Supplied text
Q1. the "InMem Mapred Implementation" should be used when the whole dataset can 
fin into memory (inmem), in this case every mapper will train a subset of the 
trees over the whole dataset. 
the "Partial Mapred Implementation" should be used if the dataset is big enough 
and cannot fit into memory or that training the trees over the entire dataset 
takes forever. This implementation splits the training into as many partitions 
as the available mappers. Each mapper will grow a subset of trees using its 
partition (partial access to the training data).
If possible you should use the "InMem Mapred Implementation" because every tree 
is grown using all available training data, but if you are using Mahout it's 
probably because the training data are big, so you have no other choice than 
using "Partial Mapred Implementation". That's being said, I've found that the 
partial implementation gives similar results to the Inmem implementation and 
works a lot faster because each mapper uses a subset of the training data.

Q2. Yes, all the attributes are considered at each node

Q3. The current implementation uses Information Gain to select the best split 
at each node. But the code is modular enough and allows you to use your own 
TreeBuilder when growing the trees (of course, for now only one implementation 
of TreeBuilder is available)

Material shown
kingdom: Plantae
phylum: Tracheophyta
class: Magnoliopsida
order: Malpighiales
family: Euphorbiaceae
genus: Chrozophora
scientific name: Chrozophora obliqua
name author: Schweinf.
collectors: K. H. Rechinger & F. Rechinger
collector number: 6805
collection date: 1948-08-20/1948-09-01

* * *

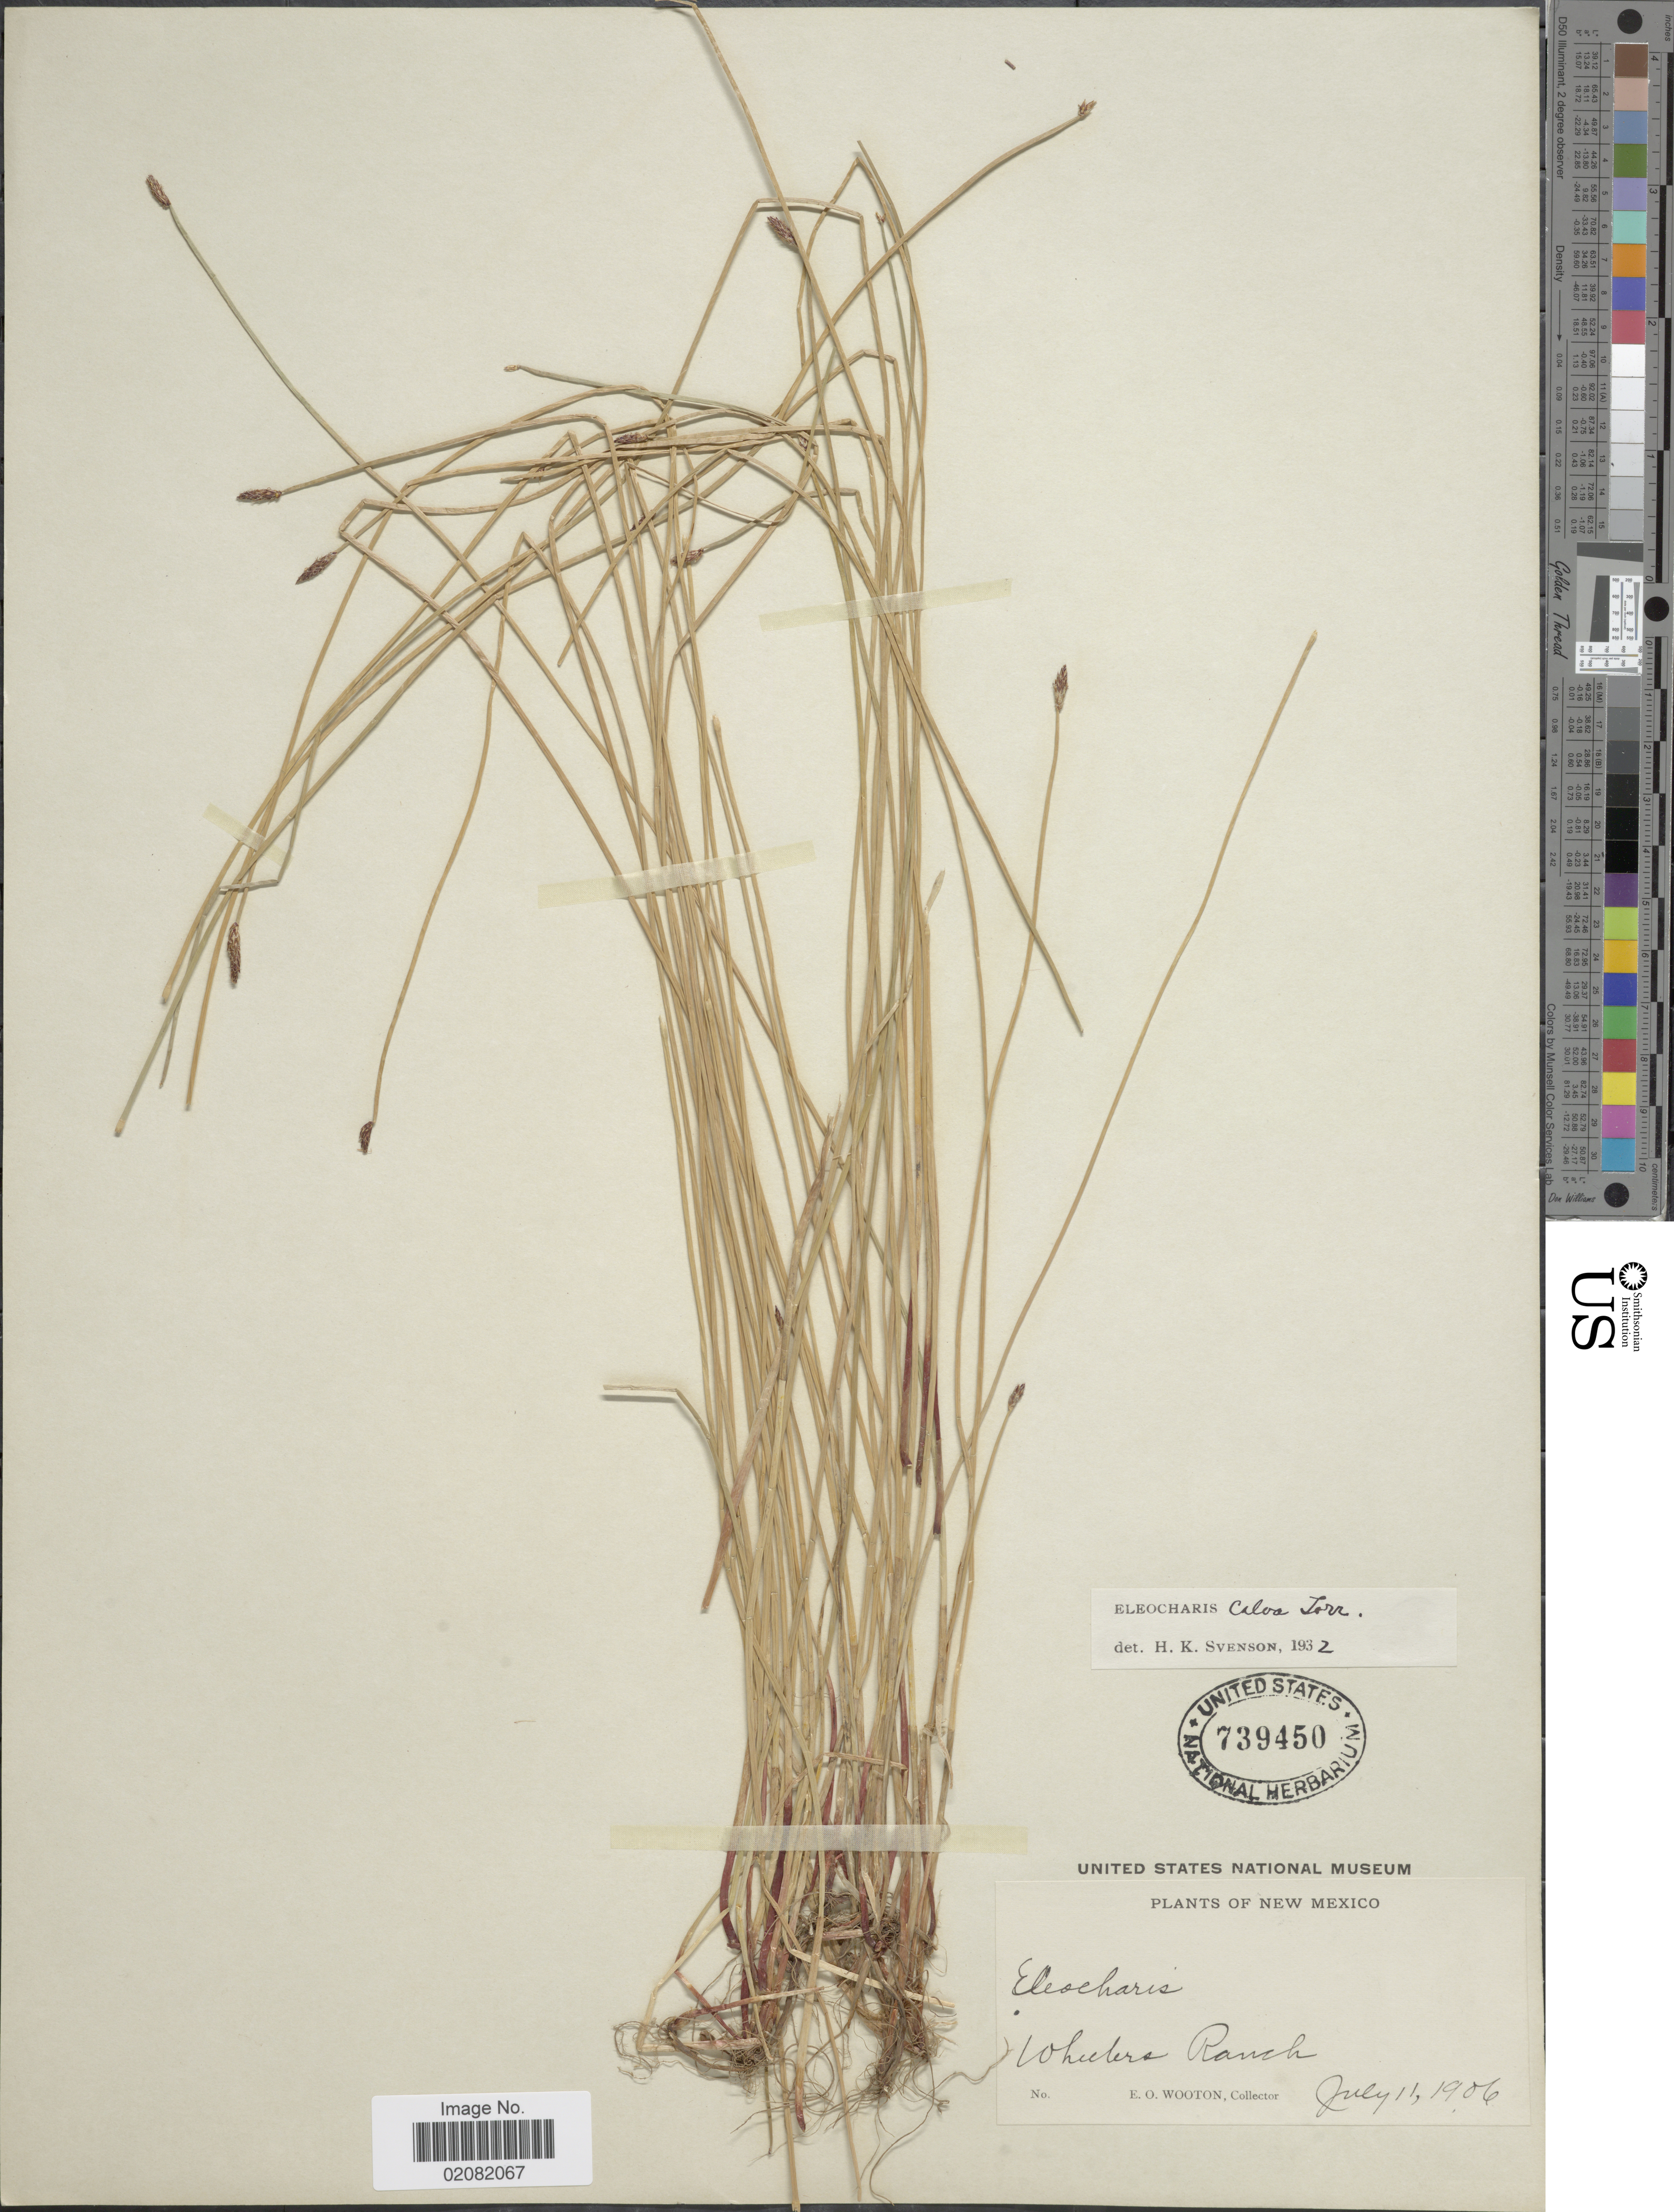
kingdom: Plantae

What you need to do
(a) Print the stretch of the Mahout forum reply from "If possible you" through "the training data.".
(b) List every label that the Mahout forum reply uses to mark the start of an answer.
(c) Pick up the Mahout forum reply after its final sentence and continue it.

Responses for each task
(a)
If possible you should use the "InMem Mapred Implementation" because every tree 
is grown using all available training data, but if you are using Mahout it's 
probably because the training data are big, so you have no other choice than 
using "Partial Mapred Implementation". That's being said, I've found that the 
partial implementation gives similar results to the Inmem implementation and 
works a lot faster because each mapper uses a subset of the training data.

(b) Q1, Q2, Q3

(c)
--- En date de : Lun 14.6.10, Karan Jindal <[email protected]> a 
écrit :

> De: Karan Jindal <[email protected]>
> Objet: Reg: Random Forest in mahout 0.3
> À: [email protected]
> Date: Lundi 14 juin 2010, 14h01
> 
> Hi all,
> I  have few questions about random forest. Can any one
> through light on
> the following questions?
> 
> Q1.what's the difference between "InMem Mapred
> implementation" and
> "Partial Mapred implementation"? Is there any performance
> (in terms of
> efficiency of random forest) trade off between the two?
> 
> Q2.In training total number of attributes are 18 and by
> mistake I gave 20
> (-sl 20) attributes in command line during training phase.
> In this case,
> do the implementation consider all the attributes while
> taking decision at
> a node?
> 
> Q3. which approach (information gain or entropy model)is
> used to classify
> the data at a given node?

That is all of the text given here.